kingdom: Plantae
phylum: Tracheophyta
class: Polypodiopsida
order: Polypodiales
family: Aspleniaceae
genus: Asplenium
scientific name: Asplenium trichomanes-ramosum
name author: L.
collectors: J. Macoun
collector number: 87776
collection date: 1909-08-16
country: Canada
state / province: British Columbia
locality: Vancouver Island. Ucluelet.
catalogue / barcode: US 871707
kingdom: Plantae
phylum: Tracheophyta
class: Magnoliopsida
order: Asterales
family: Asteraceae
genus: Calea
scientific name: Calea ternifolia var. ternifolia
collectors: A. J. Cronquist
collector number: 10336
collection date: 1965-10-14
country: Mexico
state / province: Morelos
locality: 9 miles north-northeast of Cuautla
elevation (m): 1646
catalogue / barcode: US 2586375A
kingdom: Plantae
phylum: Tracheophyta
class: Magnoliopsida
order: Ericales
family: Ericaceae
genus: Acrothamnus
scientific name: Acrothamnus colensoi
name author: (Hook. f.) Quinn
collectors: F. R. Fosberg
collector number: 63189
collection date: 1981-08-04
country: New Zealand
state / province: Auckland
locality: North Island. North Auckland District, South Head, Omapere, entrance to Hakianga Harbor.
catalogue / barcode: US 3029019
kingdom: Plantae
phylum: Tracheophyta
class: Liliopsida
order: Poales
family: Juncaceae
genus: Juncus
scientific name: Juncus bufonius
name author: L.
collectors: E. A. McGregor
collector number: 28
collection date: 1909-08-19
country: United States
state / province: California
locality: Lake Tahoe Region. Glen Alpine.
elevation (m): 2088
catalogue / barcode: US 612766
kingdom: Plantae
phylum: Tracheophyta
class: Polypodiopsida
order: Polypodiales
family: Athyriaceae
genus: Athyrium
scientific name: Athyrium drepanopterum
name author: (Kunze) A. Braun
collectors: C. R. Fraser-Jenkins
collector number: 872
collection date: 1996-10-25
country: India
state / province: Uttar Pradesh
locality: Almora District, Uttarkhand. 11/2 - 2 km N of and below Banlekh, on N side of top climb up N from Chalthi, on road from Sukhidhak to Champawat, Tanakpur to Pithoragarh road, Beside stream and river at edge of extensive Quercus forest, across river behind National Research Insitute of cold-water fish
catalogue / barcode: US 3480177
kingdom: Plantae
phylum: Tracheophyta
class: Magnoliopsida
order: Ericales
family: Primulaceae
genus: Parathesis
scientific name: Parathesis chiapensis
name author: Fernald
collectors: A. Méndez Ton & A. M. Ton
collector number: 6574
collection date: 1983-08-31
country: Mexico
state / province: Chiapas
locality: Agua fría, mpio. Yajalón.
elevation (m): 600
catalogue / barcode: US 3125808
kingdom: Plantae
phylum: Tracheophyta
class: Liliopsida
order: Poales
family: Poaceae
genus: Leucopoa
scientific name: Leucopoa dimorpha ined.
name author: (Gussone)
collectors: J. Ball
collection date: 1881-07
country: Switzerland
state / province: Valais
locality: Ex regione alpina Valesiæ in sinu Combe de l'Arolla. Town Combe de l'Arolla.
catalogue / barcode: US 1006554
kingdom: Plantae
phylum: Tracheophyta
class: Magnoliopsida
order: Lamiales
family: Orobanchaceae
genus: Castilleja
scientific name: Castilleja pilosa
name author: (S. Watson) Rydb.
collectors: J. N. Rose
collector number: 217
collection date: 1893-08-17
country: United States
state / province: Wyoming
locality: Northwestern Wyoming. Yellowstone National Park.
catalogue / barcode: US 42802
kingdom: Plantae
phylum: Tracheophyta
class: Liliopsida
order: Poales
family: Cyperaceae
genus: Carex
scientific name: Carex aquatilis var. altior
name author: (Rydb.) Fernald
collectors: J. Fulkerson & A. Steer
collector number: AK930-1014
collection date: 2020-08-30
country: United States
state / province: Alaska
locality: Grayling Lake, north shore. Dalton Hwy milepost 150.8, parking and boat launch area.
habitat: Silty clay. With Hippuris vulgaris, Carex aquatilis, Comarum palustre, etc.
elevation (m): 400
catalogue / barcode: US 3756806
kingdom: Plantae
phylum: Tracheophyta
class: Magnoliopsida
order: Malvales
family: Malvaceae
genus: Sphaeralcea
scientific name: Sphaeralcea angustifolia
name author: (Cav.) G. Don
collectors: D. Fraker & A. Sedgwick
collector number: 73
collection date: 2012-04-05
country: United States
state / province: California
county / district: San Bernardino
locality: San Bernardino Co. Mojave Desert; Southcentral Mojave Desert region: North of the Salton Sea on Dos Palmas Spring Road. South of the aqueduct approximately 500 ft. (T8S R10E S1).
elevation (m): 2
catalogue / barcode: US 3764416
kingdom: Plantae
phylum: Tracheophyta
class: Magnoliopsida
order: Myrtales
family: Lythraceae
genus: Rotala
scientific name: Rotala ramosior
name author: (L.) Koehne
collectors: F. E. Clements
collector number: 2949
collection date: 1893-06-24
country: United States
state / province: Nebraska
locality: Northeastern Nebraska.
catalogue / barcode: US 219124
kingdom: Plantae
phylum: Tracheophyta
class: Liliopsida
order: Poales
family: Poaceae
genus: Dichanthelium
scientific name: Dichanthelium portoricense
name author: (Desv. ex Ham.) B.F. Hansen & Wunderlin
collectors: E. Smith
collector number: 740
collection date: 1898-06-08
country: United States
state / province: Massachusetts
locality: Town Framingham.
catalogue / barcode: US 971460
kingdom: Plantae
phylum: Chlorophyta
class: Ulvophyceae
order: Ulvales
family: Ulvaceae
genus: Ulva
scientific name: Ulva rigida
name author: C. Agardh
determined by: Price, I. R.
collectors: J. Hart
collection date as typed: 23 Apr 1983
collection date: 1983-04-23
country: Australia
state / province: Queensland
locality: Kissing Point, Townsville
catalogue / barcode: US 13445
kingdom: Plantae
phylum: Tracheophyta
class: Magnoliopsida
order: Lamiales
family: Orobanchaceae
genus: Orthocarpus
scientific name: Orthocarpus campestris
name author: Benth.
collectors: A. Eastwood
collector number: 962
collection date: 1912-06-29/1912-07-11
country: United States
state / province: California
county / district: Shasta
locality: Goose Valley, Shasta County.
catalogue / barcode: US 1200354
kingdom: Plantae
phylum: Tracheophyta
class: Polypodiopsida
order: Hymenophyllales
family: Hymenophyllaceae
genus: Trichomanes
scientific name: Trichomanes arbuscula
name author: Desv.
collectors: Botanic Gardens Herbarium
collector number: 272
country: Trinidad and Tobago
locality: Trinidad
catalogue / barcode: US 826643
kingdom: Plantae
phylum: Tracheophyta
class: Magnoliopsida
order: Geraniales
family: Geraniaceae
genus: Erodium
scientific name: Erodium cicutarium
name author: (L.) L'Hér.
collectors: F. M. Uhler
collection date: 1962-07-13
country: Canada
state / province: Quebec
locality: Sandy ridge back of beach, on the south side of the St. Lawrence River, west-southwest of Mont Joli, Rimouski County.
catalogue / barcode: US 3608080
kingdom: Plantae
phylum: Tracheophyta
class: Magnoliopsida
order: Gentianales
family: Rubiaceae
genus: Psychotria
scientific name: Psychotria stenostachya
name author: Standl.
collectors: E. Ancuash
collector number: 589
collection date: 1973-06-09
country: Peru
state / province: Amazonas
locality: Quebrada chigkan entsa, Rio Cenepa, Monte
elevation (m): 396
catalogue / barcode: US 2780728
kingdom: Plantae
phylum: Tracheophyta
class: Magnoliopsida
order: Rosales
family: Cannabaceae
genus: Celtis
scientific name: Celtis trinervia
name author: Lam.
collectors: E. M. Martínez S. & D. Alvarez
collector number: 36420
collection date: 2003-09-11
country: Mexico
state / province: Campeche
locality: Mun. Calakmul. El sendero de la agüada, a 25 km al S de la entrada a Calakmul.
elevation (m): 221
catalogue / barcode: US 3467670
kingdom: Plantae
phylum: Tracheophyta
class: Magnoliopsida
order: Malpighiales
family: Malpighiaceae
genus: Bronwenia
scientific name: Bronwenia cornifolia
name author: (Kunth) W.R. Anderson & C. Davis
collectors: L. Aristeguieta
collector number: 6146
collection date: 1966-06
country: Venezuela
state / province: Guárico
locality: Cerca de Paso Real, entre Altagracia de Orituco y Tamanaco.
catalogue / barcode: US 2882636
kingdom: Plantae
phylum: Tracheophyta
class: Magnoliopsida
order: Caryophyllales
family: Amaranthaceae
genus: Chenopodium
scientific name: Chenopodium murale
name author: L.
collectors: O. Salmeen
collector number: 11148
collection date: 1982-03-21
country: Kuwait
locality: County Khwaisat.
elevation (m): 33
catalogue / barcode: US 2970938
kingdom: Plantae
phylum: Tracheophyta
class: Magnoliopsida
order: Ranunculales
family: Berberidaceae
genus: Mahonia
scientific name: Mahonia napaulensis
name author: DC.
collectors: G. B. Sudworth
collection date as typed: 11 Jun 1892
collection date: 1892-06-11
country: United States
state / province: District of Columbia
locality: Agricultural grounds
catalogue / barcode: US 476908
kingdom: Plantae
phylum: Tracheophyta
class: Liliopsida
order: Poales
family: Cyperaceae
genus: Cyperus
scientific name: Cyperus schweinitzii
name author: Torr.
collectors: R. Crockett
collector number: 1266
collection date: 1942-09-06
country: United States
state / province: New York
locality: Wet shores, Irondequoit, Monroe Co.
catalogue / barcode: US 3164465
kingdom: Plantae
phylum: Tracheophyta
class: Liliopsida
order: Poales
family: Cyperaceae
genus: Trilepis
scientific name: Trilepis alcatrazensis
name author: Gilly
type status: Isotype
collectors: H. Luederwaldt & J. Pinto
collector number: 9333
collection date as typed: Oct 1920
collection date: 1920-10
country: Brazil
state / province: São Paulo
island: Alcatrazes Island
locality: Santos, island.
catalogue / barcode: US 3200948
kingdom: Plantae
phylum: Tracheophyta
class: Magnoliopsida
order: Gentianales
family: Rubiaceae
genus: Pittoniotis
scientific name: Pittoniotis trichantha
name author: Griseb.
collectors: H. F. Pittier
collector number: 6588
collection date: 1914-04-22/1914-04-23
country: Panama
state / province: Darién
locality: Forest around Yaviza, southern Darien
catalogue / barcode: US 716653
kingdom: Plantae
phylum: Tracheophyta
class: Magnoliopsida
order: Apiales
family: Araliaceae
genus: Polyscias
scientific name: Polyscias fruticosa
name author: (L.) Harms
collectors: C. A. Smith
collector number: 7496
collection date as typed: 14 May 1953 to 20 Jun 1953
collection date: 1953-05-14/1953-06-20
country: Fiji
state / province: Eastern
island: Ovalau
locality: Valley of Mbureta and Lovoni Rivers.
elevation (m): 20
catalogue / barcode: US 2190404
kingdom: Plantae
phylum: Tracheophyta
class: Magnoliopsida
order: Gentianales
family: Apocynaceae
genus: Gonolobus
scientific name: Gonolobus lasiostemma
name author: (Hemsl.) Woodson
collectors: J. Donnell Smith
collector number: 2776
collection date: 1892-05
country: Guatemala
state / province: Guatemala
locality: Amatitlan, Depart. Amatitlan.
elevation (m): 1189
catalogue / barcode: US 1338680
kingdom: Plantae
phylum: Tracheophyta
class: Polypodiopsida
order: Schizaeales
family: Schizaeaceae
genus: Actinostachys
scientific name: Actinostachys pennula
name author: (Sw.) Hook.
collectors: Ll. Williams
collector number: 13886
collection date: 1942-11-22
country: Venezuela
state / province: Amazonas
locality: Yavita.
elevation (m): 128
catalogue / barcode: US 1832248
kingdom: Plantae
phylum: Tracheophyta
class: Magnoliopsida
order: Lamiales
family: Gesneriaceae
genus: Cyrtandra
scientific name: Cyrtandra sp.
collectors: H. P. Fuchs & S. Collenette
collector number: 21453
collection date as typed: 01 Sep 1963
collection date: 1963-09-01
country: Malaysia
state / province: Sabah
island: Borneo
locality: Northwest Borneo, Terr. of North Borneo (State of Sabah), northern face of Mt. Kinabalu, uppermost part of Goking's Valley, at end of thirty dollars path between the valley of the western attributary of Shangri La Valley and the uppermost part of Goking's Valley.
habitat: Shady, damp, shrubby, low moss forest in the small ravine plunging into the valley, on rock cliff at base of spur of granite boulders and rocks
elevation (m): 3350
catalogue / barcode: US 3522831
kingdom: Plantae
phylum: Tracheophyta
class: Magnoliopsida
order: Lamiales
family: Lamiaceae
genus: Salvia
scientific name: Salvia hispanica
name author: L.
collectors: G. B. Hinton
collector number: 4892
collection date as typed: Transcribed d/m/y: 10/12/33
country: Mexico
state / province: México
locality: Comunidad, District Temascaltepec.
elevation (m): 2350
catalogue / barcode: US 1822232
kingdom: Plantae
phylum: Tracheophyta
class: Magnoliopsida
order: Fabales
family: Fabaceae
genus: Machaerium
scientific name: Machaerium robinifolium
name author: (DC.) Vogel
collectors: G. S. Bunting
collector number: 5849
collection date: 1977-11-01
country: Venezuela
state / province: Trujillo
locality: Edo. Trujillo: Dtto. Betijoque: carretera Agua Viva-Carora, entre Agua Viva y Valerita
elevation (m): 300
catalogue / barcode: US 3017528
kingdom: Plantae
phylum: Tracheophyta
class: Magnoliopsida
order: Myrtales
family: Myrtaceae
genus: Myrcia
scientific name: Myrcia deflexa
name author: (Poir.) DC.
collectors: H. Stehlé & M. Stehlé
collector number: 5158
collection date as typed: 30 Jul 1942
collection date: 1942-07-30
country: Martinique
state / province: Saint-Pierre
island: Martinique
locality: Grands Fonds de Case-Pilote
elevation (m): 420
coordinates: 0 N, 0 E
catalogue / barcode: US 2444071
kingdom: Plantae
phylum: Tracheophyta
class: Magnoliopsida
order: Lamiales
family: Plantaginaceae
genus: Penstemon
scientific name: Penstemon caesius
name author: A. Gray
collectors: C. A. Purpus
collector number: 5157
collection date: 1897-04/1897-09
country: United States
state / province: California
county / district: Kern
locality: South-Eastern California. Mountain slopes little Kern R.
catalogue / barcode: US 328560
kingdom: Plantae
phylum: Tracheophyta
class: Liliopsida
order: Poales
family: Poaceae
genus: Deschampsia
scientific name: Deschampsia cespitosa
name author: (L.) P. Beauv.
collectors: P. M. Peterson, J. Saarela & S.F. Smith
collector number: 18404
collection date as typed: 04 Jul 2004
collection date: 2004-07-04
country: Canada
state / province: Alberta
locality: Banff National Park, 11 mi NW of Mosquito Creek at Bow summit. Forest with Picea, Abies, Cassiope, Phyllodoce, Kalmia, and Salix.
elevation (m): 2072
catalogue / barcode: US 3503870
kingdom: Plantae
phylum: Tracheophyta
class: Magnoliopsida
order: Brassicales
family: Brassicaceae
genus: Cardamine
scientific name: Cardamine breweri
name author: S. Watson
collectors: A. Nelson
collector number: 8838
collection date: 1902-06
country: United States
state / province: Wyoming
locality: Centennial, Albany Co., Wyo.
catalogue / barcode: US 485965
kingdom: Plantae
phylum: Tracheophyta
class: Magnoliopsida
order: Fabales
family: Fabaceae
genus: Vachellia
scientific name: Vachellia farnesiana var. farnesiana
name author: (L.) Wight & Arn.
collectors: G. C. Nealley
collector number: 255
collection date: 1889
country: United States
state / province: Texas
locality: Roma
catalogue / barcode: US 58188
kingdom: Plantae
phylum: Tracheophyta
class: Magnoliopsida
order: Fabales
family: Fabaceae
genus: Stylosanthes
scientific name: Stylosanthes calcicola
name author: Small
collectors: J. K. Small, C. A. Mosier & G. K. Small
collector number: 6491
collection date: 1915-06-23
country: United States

○ ○ ○ ○ ○

■ Short problem: Could you print the material above word for word, from its first line through the line holding "state / province: British Columbia", both included?

■ The response:
kingdom: Plantae
phylum: Tracheophyta
class: Polypodiopsida
order: Polypodiales
family: Aspleniaceae
genus: Asplenium
scientific name: Asplenium trichomanes-ramosum
name author: L.
collectors: J. Macoun
collector number: 87776
collection date: 1909-08-16
country: Canada
state / province: British Columbia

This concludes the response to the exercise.